Le talent de Badalamenti ne se limitait pas du tout à l’œuvre de Lynch. Au cours d’une carrière qui a duré six décennies, il a fourni la musique de films aussi remarquables que « A Nightmare On Elm Street 3: Dream Warriors », « National Lampoon’s Christmas Vacation », « Holy Smoke », « Secretary », « Auto Focus », « Cabin Fever » et « Un très long engagement ». Pourtant, ma partition préférée de Badalamenti, et celle qui mérite le plus une sortie vinyle, est celle qu’il a composée pour le chef-d’œuvre de Lynch en 1999, « The Straight Story ». Basé sur l’histoire réelle d’Alvin Straight, qui a voyagé de l’Iowa au Wisconsin sur sa tondeuse autoportée pour rendre visite à son frère malade et séparé, le film présente la performance finale du cascadeur devenu brillant acteur Richard Farnsworth dans le rôle d’Alvin et le final tournage du maître directeur de la photographie Freddie Francis (« The Innocents », « The Elephant Man »). L’ingénieur de la partition du film et le mixeur de réenregistrement, John Neff, m’ont dit plus tôt cette année dans une interview comment il avait enregistré la partition, l’avait mixée, puis l’avait mixée dans le film en surround 5.1. « Le 30 janvier 1999, nous avions quatorze instrumentistes à cordes et trois guitaristes dans le studio de David, et nous avons enregistré la partition du film en une journée de douze heures », se souvient Neff. « C’était mon premier enregistrement de partition orchestrale depuis toutes ces années de travail en studio, et ça a plutôt bien fonctionné. J’en suis très content.

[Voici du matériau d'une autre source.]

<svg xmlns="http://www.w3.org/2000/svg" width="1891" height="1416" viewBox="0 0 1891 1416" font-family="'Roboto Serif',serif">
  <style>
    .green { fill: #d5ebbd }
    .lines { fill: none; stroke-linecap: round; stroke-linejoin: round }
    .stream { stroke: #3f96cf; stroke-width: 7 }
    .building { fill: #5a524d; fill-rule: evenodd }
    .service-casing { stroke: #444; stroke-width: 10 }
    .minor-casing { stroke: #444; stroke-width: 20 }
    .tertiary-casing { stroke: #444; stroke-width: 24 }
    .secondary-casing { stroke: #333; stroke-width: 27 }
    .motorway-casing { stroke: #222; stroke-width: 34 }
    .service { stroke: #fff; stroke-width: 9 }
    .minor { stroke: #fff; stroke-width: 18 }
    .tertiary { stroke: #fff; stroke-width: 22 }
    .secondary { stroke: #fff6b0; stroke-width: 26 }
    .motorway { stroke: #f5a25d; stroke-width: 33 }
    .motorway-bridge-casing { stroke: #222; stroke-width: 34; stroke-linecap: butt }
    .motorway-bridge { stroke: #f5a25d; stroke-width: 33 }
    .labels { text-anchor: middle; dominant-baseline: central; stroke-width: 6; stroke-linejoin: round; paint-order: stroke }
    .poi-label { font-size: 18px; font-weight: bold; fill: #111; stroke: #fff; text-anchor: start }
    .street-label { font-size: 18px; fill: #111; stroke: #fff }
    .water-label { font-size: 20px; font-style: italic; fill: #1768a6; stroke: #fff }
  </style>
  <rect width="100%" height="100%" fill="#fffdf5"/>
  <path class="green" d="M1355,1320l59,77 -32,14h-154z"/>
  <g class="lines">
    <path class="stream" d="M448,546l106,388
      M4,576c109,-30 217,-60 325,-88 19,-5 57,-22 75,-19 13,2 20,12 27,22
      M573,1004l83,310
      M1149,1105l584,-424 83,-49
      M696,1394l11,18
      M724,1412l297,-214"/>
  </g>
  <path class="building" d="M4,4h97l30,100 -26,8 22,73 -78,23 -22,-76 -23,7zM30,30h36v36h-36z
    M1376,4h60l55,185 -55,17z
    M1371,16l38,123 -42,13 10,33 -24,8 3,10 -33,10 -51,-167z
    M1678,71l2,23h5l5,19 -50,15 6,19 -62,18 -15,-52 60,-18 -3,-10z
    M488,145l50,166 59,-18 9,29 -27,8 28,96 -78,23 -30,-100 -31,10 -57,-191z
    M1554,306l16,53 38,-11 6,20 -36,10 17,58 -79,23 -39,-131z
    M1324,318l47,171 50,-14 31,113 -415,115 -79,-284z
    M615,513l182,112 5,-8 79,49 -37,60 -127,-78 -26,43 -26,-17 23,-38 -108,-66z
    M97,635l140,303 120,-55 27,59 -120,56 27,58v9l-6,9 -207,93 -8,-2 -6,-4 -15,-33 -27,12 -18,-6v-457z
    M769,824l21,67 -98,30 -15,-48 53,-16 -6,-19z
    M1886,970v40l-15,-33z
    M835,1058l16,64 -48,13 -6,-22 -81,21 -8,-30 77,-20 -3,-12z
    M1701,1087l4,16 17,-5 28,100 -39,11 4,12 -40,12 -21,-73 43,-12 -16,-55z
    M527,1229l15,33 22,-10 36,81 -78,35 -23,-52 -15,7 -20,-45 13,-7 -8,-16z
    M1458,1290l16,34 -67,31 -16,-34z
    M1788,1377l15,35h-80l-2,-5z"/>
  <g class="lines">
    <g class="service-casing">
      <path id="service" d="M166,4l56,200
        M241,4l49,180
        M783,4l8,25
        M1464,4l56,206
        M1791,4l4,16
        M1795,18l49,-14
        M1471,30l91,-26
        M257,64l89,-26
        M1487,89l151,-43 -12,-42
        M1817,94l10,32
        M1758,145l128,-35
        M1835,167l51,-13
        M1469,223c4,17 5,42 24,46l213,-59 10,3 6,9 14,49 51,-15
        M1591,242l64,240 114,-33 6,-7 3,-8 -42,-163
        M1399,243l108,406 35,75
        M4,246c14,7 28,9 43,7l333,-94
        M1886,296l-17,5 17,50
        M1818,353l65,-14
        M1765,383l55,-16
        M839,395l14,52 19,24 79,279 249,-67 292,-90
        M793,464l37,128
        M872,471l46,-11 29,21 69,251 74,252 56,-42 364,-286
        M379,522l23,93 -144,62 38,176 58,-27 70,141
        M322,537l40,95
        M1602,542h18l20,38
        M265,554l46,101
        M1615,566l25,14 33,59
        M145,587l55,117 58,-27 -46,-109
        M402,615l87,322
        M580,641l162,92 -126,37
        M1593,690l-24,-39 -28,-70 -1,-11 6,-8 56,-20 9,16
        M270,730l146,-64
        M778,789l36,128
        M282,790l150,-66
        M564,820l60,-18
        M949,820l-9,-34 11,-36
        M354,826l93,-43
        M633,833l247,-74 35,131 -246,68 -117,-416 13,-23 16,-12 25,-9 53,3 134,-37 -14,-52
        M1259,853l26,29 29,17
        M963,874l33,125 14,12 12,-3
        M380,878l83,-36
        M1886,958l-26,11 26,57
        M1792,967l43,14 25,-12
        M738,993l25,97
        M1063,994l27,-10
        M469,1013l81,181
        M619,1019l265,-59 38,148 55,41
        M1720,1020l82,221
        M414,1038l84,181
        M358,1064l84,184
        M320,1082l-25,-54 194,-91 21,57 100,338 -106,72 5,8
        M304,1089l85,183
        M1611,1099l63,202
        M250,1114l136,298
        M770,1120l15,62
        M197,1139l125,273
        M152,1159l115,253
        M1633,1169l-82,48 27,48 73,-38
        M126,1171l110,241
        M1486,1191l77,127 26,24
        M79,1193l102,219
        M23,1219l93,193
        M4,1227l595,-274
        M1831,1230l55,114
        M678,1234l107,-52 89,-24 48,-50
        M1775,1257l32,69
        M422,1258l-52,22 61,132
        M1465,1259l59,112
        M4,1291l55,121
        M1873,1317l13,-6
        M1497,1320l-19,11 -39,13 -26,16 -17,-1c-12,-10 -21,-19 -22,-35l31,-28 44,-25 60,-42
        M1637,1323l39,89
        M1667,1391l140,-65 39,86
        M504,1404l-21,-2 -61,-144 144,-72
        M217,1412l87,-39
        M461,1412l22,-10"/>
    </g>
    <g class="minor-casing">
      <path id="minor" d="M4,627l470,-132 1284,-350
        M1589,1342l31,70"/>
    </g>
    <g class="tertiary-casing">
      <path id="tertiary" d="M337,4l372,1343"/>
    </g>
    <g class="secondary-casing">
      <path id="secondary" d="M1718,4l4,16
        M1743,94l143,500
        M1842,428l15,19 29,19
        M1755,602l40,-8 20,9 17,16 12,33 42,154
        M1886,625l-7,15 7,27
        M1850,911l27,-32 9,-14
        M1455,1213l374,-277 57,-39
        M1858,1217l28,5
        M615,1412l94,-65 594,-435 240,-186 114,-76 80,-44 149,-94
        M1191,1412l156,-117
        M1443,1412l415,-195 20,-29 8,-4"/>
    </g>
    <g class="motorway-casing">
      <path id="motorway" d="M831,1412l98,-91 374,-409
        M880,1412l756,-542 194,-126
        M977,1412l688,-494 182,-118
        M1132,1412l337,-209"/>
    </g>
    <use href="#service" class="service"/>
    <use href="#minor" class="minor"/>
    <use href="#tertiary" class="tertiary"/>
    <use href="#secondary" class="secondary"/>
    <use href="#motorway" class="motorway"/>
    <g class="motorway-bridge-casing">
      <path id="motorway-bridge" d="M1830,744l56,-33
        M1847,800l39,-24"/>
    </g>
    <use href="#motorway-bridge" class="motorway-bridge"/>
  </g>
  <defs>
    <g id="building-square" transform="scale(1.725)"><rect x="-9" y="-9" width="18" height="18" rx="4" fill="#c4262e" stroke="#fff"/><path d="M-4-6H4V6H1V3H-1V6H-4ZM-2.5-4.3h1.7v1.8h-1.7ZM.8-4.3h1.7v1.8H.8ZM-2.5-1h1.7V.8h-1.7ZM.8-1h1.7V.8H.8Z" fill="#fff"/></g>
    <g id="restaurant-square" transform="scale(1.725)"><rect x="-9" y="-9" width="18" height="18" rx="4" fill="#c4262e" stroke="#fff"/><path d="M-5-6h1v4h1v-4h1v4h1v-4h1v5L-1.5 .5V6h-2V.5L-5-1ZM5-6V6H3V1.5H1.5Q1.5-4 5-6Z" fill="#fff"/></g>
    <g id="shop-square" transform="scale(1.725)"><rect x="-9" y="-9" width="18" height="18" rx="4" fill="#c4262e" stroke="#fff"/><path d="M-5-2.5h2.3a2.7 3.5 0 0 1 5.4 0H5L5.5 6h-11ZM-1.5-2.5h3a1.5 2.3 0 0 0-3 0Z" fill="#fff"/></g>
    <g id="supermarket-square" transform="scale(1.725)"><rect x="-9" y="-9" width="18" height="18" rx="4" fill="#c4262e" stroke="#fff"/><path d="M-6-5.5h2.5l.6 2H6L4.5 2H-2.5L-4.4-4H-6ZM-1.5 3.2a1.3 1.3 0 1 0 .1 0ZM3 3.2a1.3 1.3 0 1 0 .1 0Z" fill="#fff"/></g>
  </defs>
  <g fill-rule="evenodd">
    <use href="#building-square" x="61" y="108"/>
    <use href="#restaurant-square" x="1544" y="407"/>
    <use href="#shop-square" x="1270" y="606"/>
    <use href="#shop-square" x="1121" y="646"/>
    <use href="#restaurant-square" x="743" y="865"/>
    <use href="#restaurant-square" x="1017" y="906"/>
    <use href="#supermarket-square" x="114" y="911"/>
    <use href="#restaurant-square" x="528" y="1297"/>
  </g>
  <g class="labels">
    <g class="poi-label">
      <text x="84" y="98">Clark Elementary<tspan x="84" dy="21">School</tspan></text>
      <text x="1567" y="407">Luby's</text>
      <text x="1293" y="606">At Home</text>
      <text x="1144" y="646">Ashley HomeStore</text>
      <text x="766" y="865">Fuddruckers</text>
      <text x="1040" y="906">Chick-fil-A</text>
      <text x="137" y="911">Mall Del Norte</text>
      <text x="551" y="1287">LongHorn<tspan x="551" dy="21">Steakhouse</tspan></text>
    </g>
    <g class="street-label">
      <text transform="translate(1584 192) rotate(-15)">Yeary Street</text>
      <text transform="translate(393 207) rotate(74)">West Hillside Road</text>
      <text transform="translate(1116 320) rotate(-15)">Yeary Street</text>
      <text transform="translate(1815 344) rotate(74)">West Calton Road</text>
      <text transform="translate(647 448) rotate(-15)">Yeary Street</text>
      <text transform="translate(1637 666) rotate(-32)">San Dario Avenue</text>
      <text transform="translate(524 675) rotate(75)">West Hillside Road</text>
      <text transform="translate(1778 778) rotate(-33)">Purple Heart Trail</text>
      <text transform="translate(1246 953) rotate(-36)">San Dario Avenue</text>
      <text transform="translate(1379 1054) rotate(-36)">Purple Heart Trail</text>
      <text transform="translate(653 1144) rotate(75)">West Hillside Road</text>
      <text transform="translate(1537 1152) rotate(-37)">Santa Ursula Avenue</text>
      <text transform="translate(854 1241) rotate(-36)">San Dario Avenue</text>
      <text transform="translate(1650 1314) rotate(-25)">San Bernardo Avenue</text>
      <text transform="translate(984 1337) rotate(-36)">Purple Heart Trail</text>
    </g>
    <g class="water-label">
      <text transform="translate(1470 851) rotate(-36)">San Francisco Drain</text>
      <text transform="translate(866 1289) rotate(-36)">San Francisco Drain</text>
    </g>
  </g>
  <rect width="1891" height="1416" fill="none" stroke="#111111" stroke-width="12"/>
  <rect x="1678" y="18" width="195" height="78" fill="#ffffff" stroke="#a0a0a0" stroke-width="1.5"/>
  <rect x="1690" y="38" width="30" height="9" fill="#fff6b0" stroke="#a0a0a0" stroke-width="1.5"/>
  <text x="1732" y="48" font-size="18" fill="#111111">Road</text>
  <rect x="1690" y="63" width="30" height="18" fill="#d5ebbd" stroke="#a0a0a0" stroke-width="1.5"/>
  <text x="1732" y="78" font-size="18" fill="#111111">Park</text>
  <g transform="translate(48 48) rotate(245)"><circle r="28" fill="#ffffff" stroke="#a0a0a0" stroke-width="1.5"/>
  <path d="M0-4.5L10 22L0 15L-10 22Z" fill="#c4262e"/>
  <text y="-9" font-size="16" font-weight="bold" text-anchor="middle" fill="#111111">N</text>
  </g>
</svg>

L’album de la bande originale, que je possède toujours sur CD, a accompagné ma famille lors de divers voyages en voiture pour rendre visite à mon grand-oncle Chuck, dont l’esprit s’apparente à celui d’Alvin, à Lowpoint, dans l’Illinois. Roger Ebert a magnifiquement capturé le ton de la partition de Badalamenti dans sa critique quatre étoiles, écrivant: «Il y a des champs de maïs et de céréales ondulants ici, et des rivières et des bois et de petites granges, mais sur la bande sonore, le vent qui murmure dans les arbres joue un chanson triste et solitaire, et on nous rappelle non pas les champs que nous traversons en allant pique-niquer, mais en allant aux funérailles, les jours d’automne quand les routes sont vides. De tous les morceaux de cet album, celui que je chéris le plus est « Rose’s Theme », que nous entendons pour la première fois alors qu’Alvin et sa fille dévouée Rose (Sissy Spacek) savourent un ciel nocturne rempli d’étoiles. Le thème raconte un air plus douloureux plus tard, alors que nous apprenons la tragédie provoquée par un incendie – une présence récurrente dans le travail de Lynch – qui hante furtivement Rose alors qu’elle regarde par la fenêtre. Et puis nous l’entendons à nouveau pendant les glorieux derniers moments de majesté sans paroles du film, articulant avec des notes parfaitement accordées ce que le dialogue n’a jamais pu. Cette mélodie a joué dans mon esprit à d’innombrables moments de ma vie chaque fois que j’ai ressenti un véritable sentiment de paix. Aujourd’hui, je souhaite à Angelo cette paix.